**EXERCISE INSTRUCTIONS:**
Reproduce each line of the records below without any change.

[Collected data]
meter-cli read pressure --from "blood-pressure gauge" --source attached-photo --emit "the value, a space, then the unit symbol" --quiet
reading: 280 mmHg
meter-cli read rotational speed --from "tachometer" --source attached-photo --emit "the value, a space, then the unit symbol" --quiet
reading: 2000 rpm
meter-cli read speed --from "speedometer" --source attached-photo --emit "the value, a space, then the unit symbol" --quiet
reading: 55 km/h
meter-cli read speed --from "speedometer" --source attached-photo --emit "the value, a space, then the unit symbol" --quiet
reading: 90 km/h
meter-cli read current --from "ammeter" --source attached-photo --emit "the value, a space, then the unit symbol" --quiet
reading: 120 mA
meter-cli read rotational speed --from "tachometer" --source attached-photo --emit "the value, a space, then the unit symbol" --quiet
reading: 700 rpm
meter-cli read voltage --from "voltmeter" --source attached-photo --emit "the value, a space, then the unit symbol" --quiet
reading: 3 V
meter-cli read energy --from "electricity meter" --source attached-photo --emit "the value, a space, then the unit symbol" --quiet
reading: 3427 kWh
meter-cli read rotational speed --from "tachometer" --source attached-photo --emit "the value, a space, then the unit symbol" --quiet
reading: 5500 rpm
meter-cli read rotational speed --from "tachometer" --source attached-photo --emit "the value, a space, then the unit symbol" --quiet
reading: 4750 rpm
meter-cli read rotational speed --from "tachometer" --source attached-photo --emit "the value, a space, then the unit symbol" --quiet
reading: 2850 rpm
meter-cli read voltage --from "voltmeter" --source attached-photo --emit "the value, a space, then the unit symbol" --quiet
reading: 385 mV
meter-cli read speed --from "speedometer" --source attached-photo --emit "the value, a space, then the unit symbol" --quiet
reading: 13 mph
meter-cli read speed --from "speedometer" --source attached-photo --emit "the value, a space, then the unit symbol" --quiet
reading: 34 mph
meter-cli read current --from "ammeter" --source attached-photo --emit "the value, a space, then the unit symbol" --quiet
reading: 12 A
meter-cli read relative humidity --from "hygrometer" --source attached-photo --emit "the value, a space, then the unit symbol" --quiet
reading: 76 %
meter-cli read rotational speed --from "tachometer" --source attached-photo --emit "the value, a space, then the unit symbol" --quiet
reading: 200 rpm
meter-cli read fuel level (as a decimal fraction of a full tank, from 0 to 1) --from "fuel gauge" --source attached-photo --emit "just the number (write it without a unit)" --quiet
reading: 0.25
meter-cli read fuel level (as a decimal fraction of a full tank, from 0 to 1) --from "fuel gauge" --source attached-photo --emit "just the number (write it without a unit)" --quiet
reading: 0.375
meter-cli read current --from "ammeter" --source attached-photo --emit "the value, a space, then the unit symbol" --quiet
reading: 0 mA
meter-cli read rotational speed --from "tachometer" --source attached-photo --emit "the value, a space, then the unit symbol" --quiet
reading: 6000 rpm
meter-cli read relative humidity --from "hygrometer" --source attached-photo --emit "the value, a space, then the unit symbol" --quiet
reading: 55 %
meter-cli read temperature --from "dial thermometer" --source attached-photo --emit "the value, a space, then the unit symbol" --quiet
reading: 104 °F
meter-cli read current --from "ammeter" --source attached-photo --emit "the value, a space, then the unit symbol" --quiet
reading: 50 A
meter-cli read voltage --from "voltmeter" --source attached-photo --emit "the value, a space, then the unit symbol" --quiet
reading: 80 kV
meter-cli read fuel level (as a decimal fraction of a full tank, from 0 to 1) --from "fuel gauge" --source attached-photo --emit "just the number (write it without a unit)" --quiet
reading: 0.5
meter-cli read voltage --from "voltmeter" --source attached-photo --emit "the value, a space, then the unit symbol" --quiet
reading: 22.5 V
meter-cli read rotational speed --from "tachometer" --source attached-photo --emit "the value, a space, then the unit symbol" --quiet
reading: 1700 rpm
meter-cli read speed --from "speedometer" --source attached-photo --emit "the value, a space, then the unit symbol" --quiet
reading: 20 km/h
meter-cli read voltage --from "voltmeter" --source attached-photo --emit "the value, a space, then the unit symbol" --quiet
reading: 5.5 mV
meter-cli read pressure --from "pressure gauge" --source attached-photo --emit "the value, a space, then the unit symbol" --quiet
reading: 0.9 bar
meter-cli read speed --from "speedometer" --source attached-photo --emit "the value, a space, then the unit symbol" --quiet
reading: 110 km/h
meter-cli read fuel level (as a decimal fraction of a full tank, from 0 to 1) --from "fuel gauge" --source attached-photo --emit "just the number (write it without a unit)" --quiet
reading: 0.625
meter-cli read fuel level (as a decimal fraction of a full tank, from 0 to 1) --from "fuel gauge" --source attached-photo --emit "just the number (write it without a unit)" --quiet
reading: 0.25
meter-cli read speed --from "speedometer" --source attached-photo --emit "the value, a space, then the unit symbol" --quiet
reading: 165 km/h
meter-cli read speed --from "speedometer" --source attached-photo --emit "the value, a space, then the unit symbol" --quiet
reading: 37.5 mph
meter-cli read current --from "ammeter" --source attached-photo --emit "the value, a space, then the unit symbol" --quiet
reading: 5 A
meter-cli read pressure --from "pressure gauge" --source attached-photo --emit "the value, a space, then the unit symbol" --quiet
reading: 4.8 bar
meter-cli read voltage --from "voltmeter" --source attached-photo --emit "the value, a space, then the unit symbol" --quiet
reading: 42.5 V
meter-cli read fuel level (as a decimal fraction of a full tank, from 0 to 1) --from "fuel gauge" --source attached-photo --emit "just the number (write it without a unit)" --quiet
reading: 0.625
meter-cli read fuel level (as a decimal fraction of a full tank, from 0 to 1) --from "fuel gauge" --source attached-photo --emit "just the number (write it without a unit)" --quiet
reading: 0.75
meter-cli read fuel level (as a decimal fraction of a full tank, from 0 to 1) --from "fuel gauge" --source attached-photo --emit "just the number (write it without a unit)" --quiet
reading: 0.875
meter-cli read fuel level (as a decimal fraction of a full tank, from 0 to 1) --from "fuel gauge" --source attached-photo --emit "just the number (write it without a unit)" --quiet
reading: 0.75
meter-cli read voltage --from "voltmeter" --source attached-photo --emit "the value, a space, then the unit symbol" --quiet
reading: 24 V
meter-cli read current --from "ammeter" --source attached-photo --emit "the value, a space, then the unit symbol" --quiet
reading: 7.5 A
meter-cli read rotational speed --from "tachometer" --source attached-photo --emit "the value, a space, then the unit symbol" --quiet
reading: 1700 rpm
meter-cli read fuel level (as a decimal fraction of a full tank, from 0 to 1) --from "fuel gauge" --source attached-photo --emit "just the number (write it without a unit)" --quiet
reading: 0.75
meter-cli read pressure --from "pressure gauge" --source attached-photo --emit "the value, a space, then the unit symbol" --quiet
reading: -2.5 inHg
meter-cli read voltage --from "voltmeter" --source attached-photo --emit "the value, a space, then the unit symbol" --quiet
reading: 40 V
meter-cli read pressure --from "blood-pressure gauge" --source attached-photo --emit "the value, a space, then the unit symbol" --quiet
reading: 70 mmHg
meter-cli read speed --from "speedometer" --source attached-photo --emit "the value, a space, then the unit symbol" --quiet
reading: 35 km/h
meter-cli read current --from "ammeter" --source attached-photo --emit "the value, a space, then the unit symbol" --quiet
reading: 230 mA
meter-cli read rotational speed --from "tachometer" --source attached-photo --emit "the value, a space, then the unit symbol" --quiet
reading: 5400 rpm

**OUTPUT OF THE TASK:**
meter-cli read pressure --from "blood-pressure gauge" --source attached-photo --emit "the value, a space, then the unit symbol" --quiet
reading: 280 mmHg
meter-cli read rotational speed --from "tachometer" --source attached-photo --emit "the value, a space, then the unit symbol" --quiet
reading: 2000 rpm
meter-cli read speed --from "speedometer" --source attached-photo --emit "the value, a space, then the unit symbol" --quiet
reading: 55 km/h
meter-cli read speed --from "speedometer" --source attached-photo --emit "the value, a space, then the unit symbol" --quiet
reading: 90 km/h
meter-cli read current --from "ammeter" --source attached-photo --emit "the value, a space, then the unit symbol" --quiet
reading: 120 mA
meter-cli read rotational speed --from "tachometer" --source attached-photo --emit "the value, a space, then the unit symbol" --quiet
reading: 700 rpm
meter-cli read voltage --from "voltmeter" --source attached-photo --emit "the value, a space, then the unit symbol" --quiet
reading: 3 V
meter-cli read energy --from "electricity meter" --source attached-photo --emit "the value, a space, then the unit symbol" --quiet
reading: 3427 kWh
meter-cli read rotational speed --from "tachometer" --source attached-photo --emit "the value, a space, then the unit symbol" --quiet
reading: 5500 rpm
meter-cli read rotational speed --from "tachometer" --source attached-photo --emit "the value, a space, then the unit symbol" --quiet
reading: 4750 rpm
meter-cli read rotational speed --from "tachometer" --source attached-photo --emit "the value, a space, then the unit symbol" --quiet
reading: 2850 rpm
meter-cli read voltage --from "voltmeter" --source attached-photo --emit "the value, a space, then the unit symbol" --quiet
reading: 385 mV
meter-cli read speed --from "speedometer" --source attached-photo --emit "the value, a space, then the unit symbol" --quiet
reading: 13 mph
meter-cli read speed --from "speedometer" --source attached-photo --emit "the value, a space, then the unit symbol" --quiet
reading: 34 mph
meter-cli read current --from "ammeter" --source attached-photo --emit "the value, a space, then the unit symbol" --quiet
reading: 12 A
meter-cli read relative humidity --from "hygrometer" --source attached-photo --emit "the value, a space, then the unit symbol" --quiet
reading: 76 %
meter-cli read rotational speed --from "tachometer" --source attached-photo --emit "the value, a space, then the unit symbol" --quiet
reading: 200 rpm
meter-cli read fuel level (as a decimal fraction of a full tank, from 0 to 1) --from "fuel gauge" --source attached-photo --emit "just the number (write it without a unit)" --quiet
reading: 0.25
meter-cli read fuel level (as a decimal fraction of a full tank, from 0 to 1) --from "fuel gauge" --source attached-photo --emit "just the number (write it without a unit)" --quiet
reading: 0.375
meter-cli read current --from "ammeter" --source attached-photo --emit "the value, a space, then the unit symbol" --quiet
reading: 0 mA
meter-cli read rotational speed --from "tachometer" --source attached-photo --emit "the value, a space, then the unit symbol" --quiet
reading: 6000 rpm
meter-cli read relative humidity --from "hygrometer" --source attached-photo --emit "the value, a space, then the unit symbol" --quiet
reading: 55 %
meter-cli read temperature --from "dial thermometer" --source attached-photo --emit "the value, a space, then the unit symbol" --quiet
reading: 104 °F
meter-cli read current --from "ammeter" --source attached-photo --emit "the value, a space, then the unit symbol" --quiet
reading: 50 A
meter-cli read voltage --from "voltmeter" --source attached-photo --emit "the value, a space, then the unit symbol" --quiet
reading: 80 kV
meter-cli read fuel level (as a decimal fraction of a full tank, from 0 to 1) --from "fuel gauge" --source attached-photo --emit "just the number (write it without a unit)" --quiet
reading: 0.5
meter-cli read voltage --from "voltmeter" --source attached-photo --emit "the value, a space, then the unit symbol" --quiet
reading: 22.5 V
meter-cli read rotational speed --from "tachometer" --source attached-photo --emit "the value, a space, then the unit symbol" --quiet
reading: 1700 rpm
meter-cli read speed --from "speedometer" --source attached-photo --emit "the value, a space, then the unit symbol" --quiet
reading: 20 km/h
meter-cli read voltage --from "voltmeter" --source attached-photo --emit "the value, a space, then the unit symbol" --quiet
reading: 5.5 mV
meter-cli read pressure --from "pressure gauge" --source attached-photo --emit "the value, a space, then the unit symbol" --quiet
reading: 0.9 bar
meter-cli read speed --from "speedometer" --source attached-photo --emit "the value, a space, then the unit symbol" --quiet
reading: 110 km/h
meter-cli read fuel level (as a decimal fraction of a full tank, from 0 to 1) --from "fuel gauge" --source attached-photo --emit "just the number (write it without a unit)" --quiet
reading: 0.625
meter-cli read fuel level (as a decimal fraction of a full tank, from 0 to 1) --from "fuel gauge" --source attached-photo --emit "just the number (write it without a unit)" --quiet
reading: 0.25
meter-cli read speed --from "speedometer" --source attached-photo --emit "the value, a space, then the unit symbol" --quiet
reading: 165 km/h
meter-cli read speed --from "speedometer" --source attached-photo --emit "the value, a space, then the unit symbol" --quiet
reading: 37.5 mph
meter-cli read current --from "ammeter" --source attached-photo --emit "the value, a space, then the unit symbol" --quiet
reading: 5 A
meter-cli read pressure --from "pressure gauge" --source attached-photo --emit "the value, a space, then the unit symbol" --quiet
reading: 4.8 bar
meter-cli read voltage --from "voltmeter" --source attached-photo --emit "the value, a space, then the unit symbol" --quiet
reading: 42.5 V
meter-cli read fuel level (as a decimal fraction of a full tank, from 0 to 1) --from "fuel gauge" --source attached-photo --emit "just the number (write it without a unit)" --quiet
reading: 0.625
meter-cli read fuel level (as a decimal fraction of a full tank, from 0 to 1) --from "fuel gauge" --source attached-photo --emit "just the number (write it without a unit)" --quiet
reading: 0.75
meter-cli read fuel level (as a decimal fraction of a full tank, from 0 to 1) --from "fuel gauge" --source attached-photo --emit "just the number (write it without a unit)" --quiet
reading: 0.875
meter-cli read fuel level (as a decimal fraction of a full tank, from 0 to 1) --from "fuel gauge" --source attached-photo --emit "just the number (write it without a unit)" --quiet
reading: 0.75
meter-cli read voltage --from "voltmeter" --source attached-photo --emit "the value, a space, then the unit symbol" --quiet
reading: 24 V
meter-cli read current --from "ammeter" --source attached-photo --emit "the value, a space, then the unit symbol" --quiet
reading: 7.5 A
meter-cli read rotational speed --from "tachometer" --source attached-photo --emit "the value, a space, then the unit symbol" --quiet
reading: 1700 rpm
meter-cli read fuel level (as a decimal fraction of a full tank, from 0 to 1) --from "fuel gauge" --source attached-photo --emit "just the number (write it without a unit)" --quiet
reading: 0.75
meter-cli read pressure --from "pressure gauge" --source attached-photo --emit "the value, a space, then the unit symbol" --quiet
reading: -2.5 inHg
meter-cli read voltage --from "voltmeter" --source attached-photo --emit "the value, a space, then the unit symbol" --quiet
reading: 40 V
meter-cli read pressure --from "blood-pressure gauge" --source attached-photo --emit "the value, a space, then the unit symbol" --quiet
reading: 70 mmHg
meter-cli read speed --from "speedometer" --source attached-photo --emit "the value, a space, then the unit symbol" --quiet
reading: 35 km/h
meter-cli read current --from "ammeter" --source attached-photo --emit "the value, a space, then the unit symbol" --quiet
reading: 230 mA
meter-cli read rotational speed --from "tachometer" --source attached-photo --emit "the value, a space, then the unit symbol" --quiet
reading: 5400 rpm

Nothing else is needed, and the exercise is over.